Having worked with a range of representative sports teams for the last dozen years I can see some patterns in teams that don’t or can’t win. The good thing is that most of the elements can be altered or fixed. Even by just altering them, the outcomes will be different in line with the old adage “if you keep doing the same things, you will keep getting the same results”. Here are the six main reasons teams fail, in the reverse order of their importance, but in the order that most people imagine them to be.
Number One. The wrong people are being selected. This is generally a little more complicated than most people understand and surprisingly it occurs less often than outsiders would imagine. The very nature of selected teams means that someone will miss out. Take it as read, that person will be disappointed. When selecting the right people however, consideration needs to be given to team balance and roles. As an example, you may not select the best talent but prefer to select the people who would best represent, and be in no doubt they are two different things. I have long been a fan of work ethic before genius.
Number two. Poor coaching or poor tactics. Mistakes are made at this level all the time. Coaches either overestimate the ability or the preparedness of their own players or underestimate the opposition. It is part and parcel of competition. Great coaches rarely make tactical mistakes but it still happens. Improving tactical awareness is a significant part of improving as a coach. Poor coaches are those that don’t understand that last sentence.
Number three. Team inclusion. In many teams there is a feeling that it is the players against the world, but more importantly it is the players against the administration. The players feel they are the only ones with “skin in the game.” There is a feeling that coaches, selectors and admin staff are all on the periphery of the competition as players come and go. It is hard to convince someone to put their body on the line if they feel you will still be there waving them goodbye if they don’t do it often enough. Good teams have a completely inclusive atmosphere. This is one of the reasons that leadership teams have supplanted team captains in many teams. Players are seen as one part of the puzzle. Coaches, selectors and support staff are all integral parts of the same puzzle.

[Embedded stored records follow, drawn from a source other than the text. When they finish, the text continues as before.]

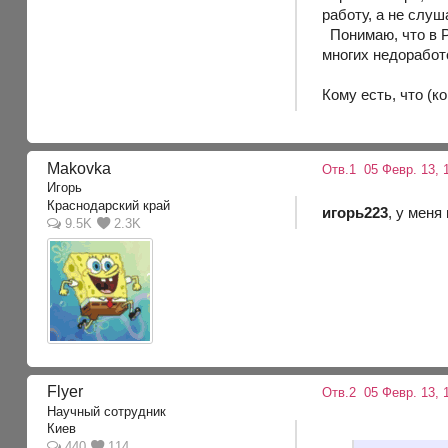
работу, а не слуш
Понимаю, что в Р
многих недоработо
Кому есть, что (ко
Makovka
Отв.1
05 Февр. 13, 
Игорь
Краснодарский край
игорь223
, у мен
9.5K
2.3K
Flyer
Отв.2
05 Февр. 13, 
Научный сотрудник
Киев
440
114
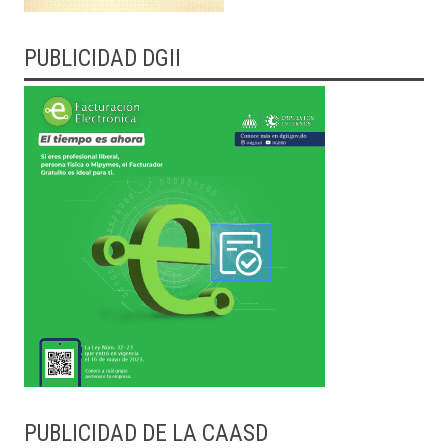
PUBLICIDAD DGII
PUBLICIDAD DE LA CAASD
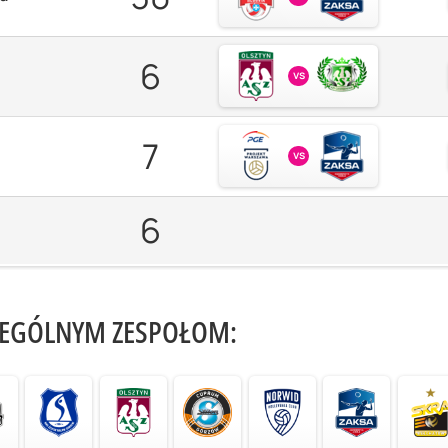
6
vs
7
vs
6
ZEGÓLNYM ZESPOŁOM:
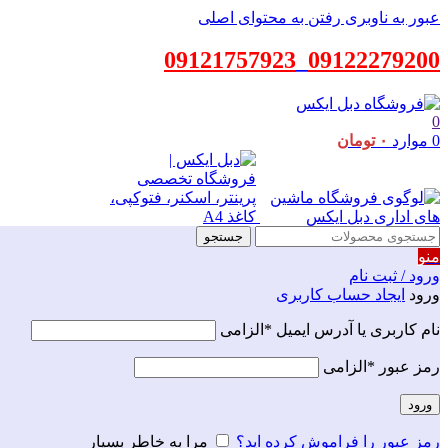
عبور به ناوبری
رفتن به محتوای اصلی
09121757923
_
09122279200
0
0
موارد
۰
تومان
جستجو
منو
ورود / ثبت نام
ورود
ایجاد حساب کاربری
نام کاربری یا آدرس ایمیل
*
الزامی
رمز عبور
*
الزامی
ورود
رمز عبور را فراموش کرده اید؟
مرا به خاطر بسپار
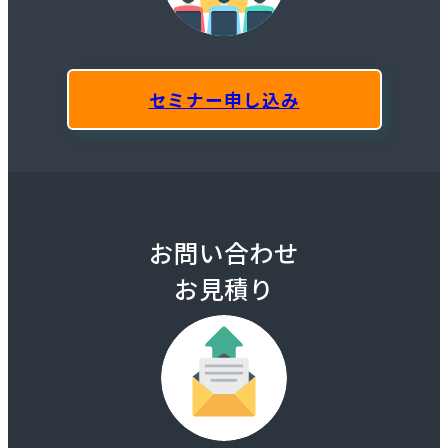
セミナー申し込み
お問い合わせ
お見積り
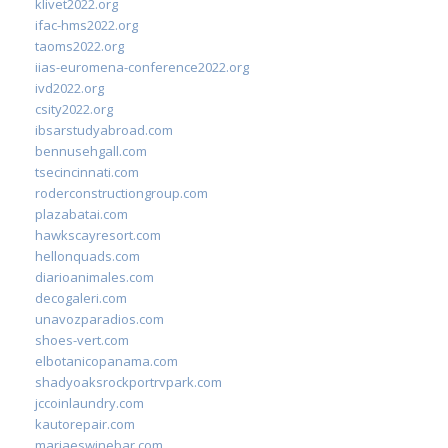
klivet2022.org
ifac-hms2022.org
taoms2022.org
iias-euromena-conference2022.org
ivd2022.org
csity2022.org
ibsarstudyabroad.com
bennusehgall.com
tsecincinnati.com
roderconstructiongroup.com
plazabatai.com
hawkscayresort.com
hellonquads.com
diarioanimales.com
decogaleri.com
unavozparadios.com
shoes-vert.com
elbotanicopanama.com
shadyoaksrockportrvpark.com
jccoinlaundry.com
kautorepair.com
marjaeswinebar.com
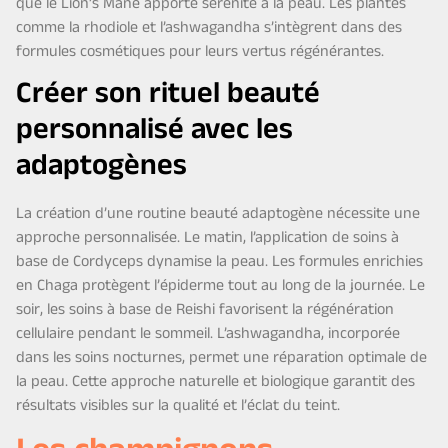
que le Lion’s Mane apporte sérénité à la peau. Les plantes
comme la rhodiole et l’ashwagandha s’intègrent dans des
formules cosmétiques pour leurs vertus régénérantes.
Créer son rituel beauté
personnalisé avec les
adaptogènes
La création d’une routine beauté adaptogène nécessite une
approche personnalisée. Le matin, l’application de soins à
base de Cordyceps dynamise la peau. Les formules enrichies
en Chaga protègent l’épiderme tout au long de la journée. Le
soir, les soins à base de Reishi favorisent la régénération
cellulaire pendant le sommeil. L’ashwagandha, incorporée
dans les soins nocturnes, permet une réparation optimale de
la peau. Cette approche naturelle et biologique garantit des
résultats visibles sur la qualité et l’éclat du teint.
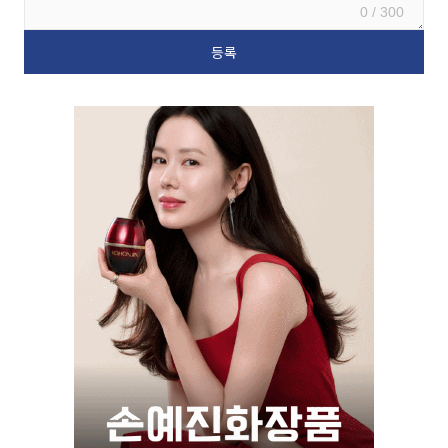
0 / 300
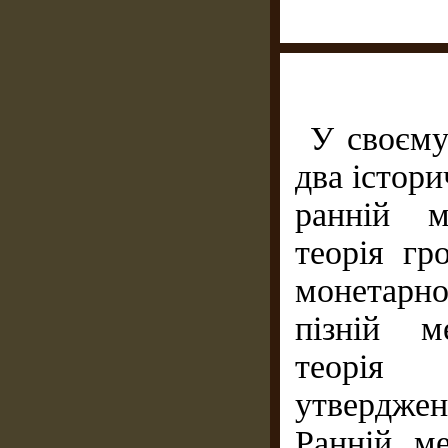
У своєму
два істори
ранній м
теорія гр
монетарно
пізній м
теорія 
утверджен
Ранній ме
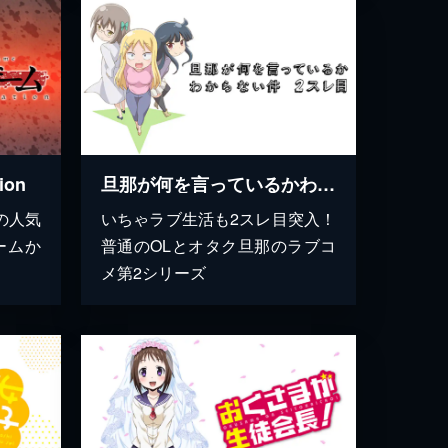
ion
旦那が何を言っているかわからない件 2スレ目
の人気
いちゃラブ生活も2スレ目突入！
ームか
普通のOLとオタク旦那のラブコ
メ第2シリーズ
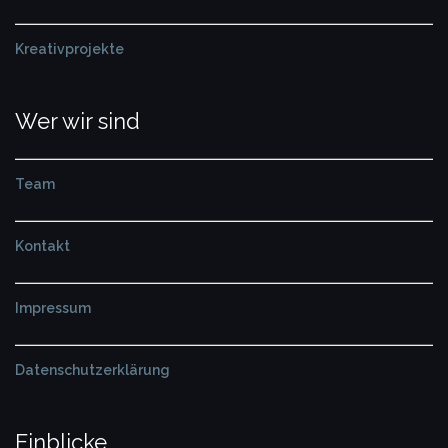
Kreativprojekte
Wer wir sind
Team
Kontakt
Impressum
Datenschutzerklärung
Einblicke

Number four. No personal growth. Regardless of the sport, regardless of the competition, it is going to be harder to win this year, than it was last year. Teams develop and get better. Your team needs to be better this year than last year and to do that individual members are going to have to be better as they play their part in making the team better. If there is no personal growth of the team members, the team will inevitably stagnate. Great teams all have a growth component. This is equally true of the coaches and selectors. If they fail to improve each year what hope do the players stand?
Number five. Fear of failure. In many sports there is the understanding that each person in that team is playing for their representative future in every game. I understand that fear of failure can be a strong motivator for some people, but it rarely works for teams. Team members need to feel a sense of security about their position in the team. By this I don’t mean they will remain in the team regardless of their performance. Each team member will have a clear understanding of what is required of them. If they fulfil that requirement they should not feel their post is under threat.

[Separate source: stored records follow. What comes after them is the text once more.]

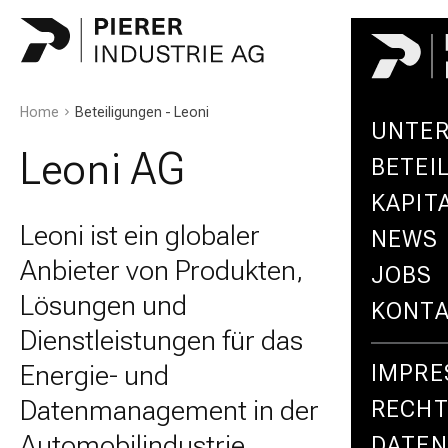
Home
Beteiligungen - Leoni
UNTE
Leoni AG
BETEI
KAPIT
Leoni ist ein globaler
NEWS
Anbieter von Produkten,
JOBS
Lösungen und
KONT
Dienstleistungen für das
Energie- und
IMPR
Datenmanagement in der
RECHT
Automobilindustrie.
DATE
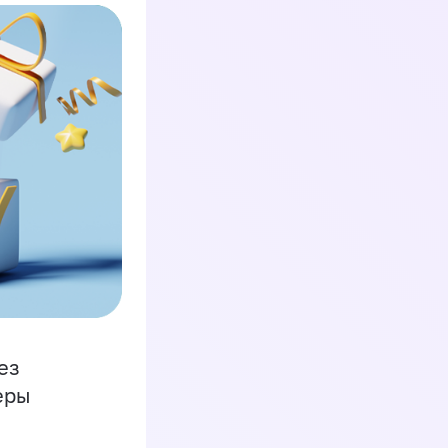
ез
еры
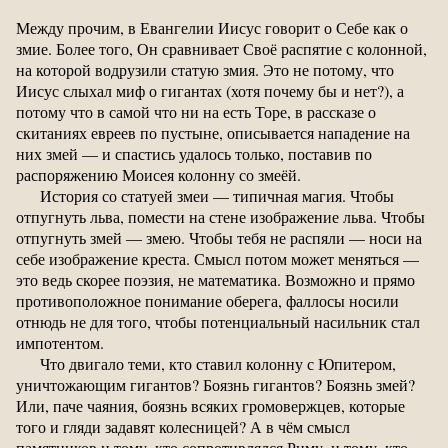
Между прочим, в Евангелии Иисус говорит о Себе как о
змие. Более того, Он сравнивает Своё распятие с колонной,
на которой водрузили статую змия. Это не потому, что
Иисус слыхал миф о гигантах (хотя почему бы и нет?), а
потому что в самой что ни на есть Торе, в рассказе о
скитаниях евреев по пустыне, описывается нападение на
них змей — и спастись удалось только, поставив по
распоряжению Моисея колонну со змеёй.
История со статуей змеи — типичная магия. Чтобы
отпугнуть льва, помести на стене изображение льва. Чтобы
отпугнуть змей — змею. Чтобы тебя не распяли — носи на
себе изображение креста. Смысл потом может меняться —
это ведь скорее поэзия, не математика. Возможно и прямо
противоположное понимание оберега, фаллосы носили
отнюдь не для того, чтобы потенциальный насильник стал
импотентом.
Что двигало теми, кто ставил колонну с Юпитером,
уничтожающим гигантов? Боязнь гигантов? Боязнь змей?
Или, паче чаяния, боязнь всяких громовержцев, которые
того и гляди задавят колесницей? А в чём смысл
памятников и тому, кто сопротивлялся Риму, и тому, кто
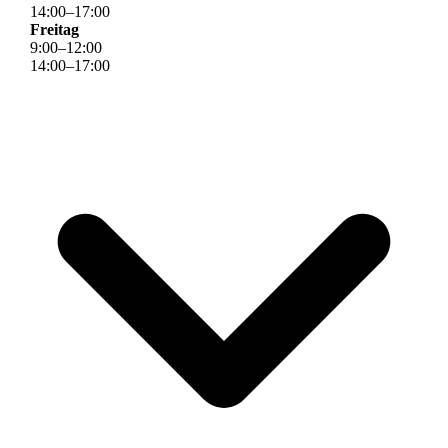
14
:
00
–
17
:
00
Freitag
9
:
00
–
12
:
00
14
:
00
–
17
:
00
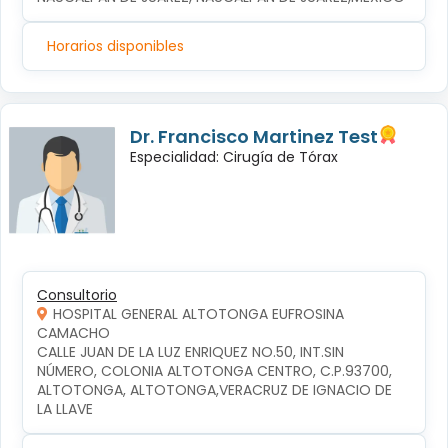
Horarios disponibles
Dr. Francisco Martinez Test
Especialidad: Cirugía de Tórax
Consultorio
HOSPITAL GENERAL ALTOTONGA EUFROSINA
CAMACHO
CALLE JUAN DE LA LUZ ENRIQUEZ NO.50, INT.SIN 
NÚMERO, COLONIA ALTOTONGA CENTRO, C.P.93700, 
ALTOTONGA, ALTOTONGA,VERACRUZ DE IGNACIO DE 
LA LLAVE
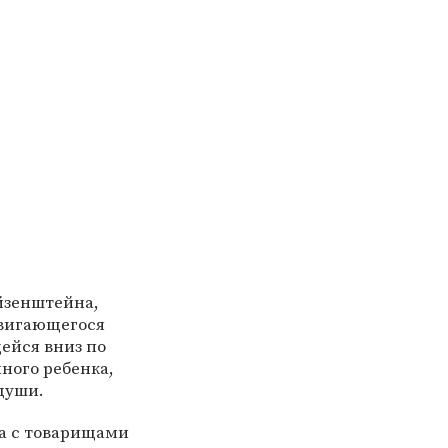
йзенштейна,
вигающегося
ейся вниз по
ного ребенка,
души.
ра с товарищами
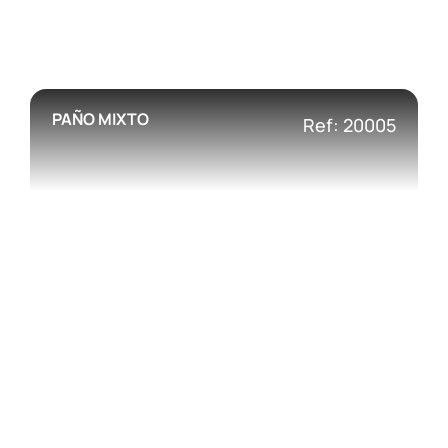
PAÑO MIXTO
Ref: 20005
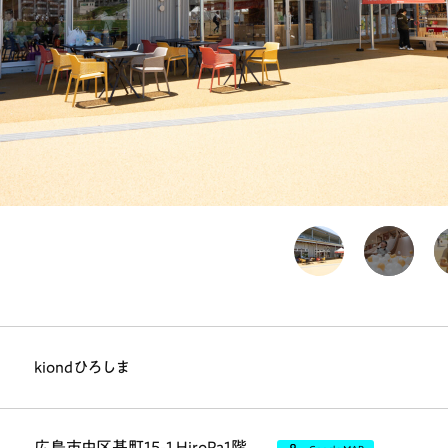
kiondひろしま
広島市中区基町15-1 HiroPa1階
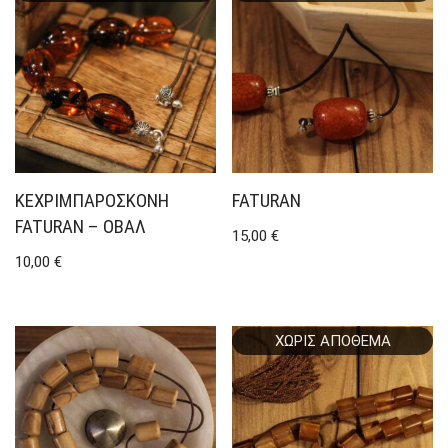
ΚΕΧΡΙΜΠΑΡΌΣΚΟΝΗ
FATURAN
FATURAN – ΟΒΆΛ
15,00
€
10,00
€
ΧΩΡΊΣ ΑΠΌΘΕΜΑ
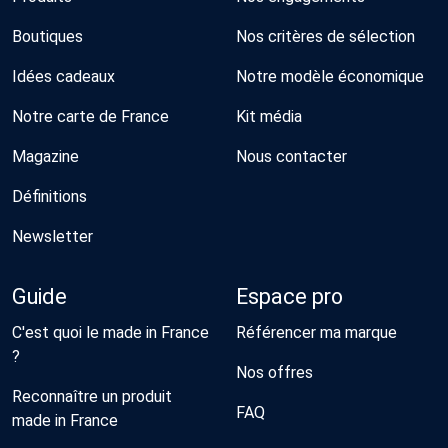
Boutiques
Nos critères de sélection
Idées cadeaux
Notre modèle économique
Notre carte de France
Kit média
Magazine
Nous contacter
Définitions
Newsletter
Guide
Espace pro
C'est quoi le made in France
Référencer ma marque
?
Nos offres
Reconnaître un produit
FAQ
made in France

Number six. No start to finish process. The final dysfunction is lack of process. Many dysfunctional teams I have seen have had new players selected and others discarded without any considered process. The first the discarded players hears about being dropped is reading a team post or online or in the news. The new player is meant to slot into the side seamlessly and without any communication other than a handshake. Representative teams, by their very nature are ultra sensitive entities. The foibles and insecurities of each of its members is compounded by joining them together. This can all be set to rest with a clear induction process, clear lines of accountability and clear end processes. Though this requires work initially it will eventually make it much easier for the coaches and selectors in the long-term and makes the team much more cohesive. Obviously this process is much easier if your team is part of a squad where the next person into the team is very much part of the existing process and understands the team nuances.

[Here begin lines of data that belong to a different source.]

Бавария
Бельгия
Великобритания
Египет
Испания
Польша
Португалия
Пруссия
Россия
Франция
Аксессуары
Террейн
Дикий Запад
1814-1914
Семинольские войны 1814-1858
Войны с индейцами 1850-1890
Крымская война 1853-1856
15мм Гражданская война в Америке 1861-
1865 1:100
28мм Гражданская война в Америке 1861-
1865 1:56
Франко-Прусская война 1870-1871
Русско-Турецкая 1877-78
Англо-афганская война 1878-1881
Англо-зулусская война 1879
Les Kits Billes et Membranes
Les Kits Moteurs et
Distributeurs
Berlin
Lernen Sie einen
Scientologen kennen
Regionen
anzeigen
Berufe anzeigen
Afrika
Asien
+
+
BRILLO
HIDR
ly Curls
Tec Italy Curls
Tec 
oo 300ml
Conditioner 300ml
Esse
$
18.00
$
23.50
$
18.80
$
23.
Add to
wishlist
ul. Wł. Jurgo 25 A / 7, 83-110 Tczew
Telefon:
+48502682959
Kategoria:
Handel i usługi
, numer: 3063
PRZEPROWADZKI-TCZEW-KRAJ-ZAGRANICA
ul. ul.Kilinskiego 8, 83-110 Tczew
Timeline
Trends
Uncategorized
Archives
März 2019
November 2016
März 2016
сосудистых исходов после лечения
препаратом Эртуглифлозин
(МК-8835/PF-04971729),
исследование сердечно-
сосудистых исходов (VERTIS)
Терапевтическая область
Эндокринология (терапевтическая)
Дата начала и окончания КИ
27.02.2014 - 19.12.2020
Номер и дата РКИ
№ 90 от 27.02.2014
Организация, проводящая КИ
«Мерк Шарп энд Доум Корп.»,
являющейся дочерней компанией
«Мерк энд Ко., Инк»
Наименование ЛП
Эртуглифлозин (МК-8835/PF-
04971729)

We still have sports, almost unbelievably, that have completely untrained and unskilled selectors and in some cases even coaches. Most often it is these very people who adhere to the revolving door policy of the team they govern. When I say change needs to happen at the top I am saying a fish rots from the head. Sports that still have board members as selectors or other inappropriate people in positions of influence will never create a team that wins. It will just lead to more gravy stains on team ties. It’s time to move on. They of course will continue to blame the personnel at their disposal, arrogantly disregarding their own shortcomings in the process.